Monday's order wriggles the Court out of that pickle while also serving to avert the public relations disaster that a ruling for corporate immunity would foist upon the Court, given its ruling two years ago in Citizens United that determined corporations were persons entitled to the First Amendment right to spend unlimited sums during political campaigns.

"No doubt part of this is the embarrassment of saying that corporations have constitutional rights but have no liabilities under constitutional law," Noah Feldman, a Harvard Law School professor, told HuffPost. "As one might have guessed from the oral argument, the justices want to go all the way to the question of whether the ATS should ever be used as a tool of human rights litigation."

Feldman, an international law expert, noted that the justices "were supposed to have decided that in 2004," when they first weighed in on the Alien Tort Statute to hold that federal courts had the power to hear cases stemming from certain crimes committed abroad, such as torture and genocide.

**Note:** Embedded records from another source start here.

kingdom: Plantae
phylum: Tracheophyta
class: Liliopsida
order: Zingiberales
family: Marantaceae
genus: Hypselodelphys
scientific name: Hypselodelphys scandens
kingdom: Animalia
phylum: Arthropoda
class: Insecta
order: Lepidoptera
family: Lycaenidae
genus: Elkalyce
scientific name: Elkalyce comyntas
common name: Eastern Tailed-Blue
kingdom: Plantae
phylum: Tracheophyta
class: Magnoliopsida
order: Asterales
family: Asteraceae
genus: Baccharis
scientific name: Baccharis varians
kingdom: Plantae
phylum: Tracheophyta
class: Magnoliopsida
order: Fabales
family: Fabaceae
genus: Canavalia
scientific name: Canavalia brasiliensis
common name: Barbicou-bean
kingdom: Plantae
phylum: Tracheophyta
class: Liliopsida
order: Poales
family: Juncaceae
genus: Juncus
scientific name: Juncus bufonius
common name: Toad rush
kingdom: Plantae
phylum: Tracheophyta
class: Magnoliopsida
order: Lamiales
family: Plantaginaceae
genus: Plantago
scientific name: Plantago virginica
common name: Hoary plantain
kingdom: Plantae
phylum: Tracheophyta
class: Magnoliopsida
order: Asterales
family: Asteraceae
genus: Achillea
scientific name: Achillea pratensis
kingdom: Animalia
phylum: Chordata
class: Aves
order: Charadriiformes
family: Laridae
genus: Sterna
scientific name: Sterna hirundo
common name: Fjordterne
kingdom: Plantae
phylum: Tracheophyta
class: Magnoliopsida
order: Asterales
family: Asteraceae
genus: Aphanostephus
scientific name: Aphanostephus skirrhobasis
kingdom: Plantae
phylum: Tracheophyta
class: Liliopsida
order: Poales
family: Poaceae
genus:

That question is "back on the table," Feldman said, now that the conservative Justice Samuel Alito has replaced the moderate Justice Sandra Day O'Connor.

Briefing will be completed by the end of June. No reargument date has been set. The specific question the justices put to the parties is "[w]hether and under what circumstances the Alien Tort Statute ... allows courts to recognize a cause of action for violations of the law of nations occurring within the territory of a sovereign other than the United States."

Try as they might to avoid the question of corporate personhood in Kiobel's new incarnation, the justices nevertheless will not be able to rid themselves of Citizens United's shadow. As it did in that case, the Court has, by its own volition, greatly expanded the scope of Kiobel to reach what will likely be a far more sweeping decision than originally anticipated.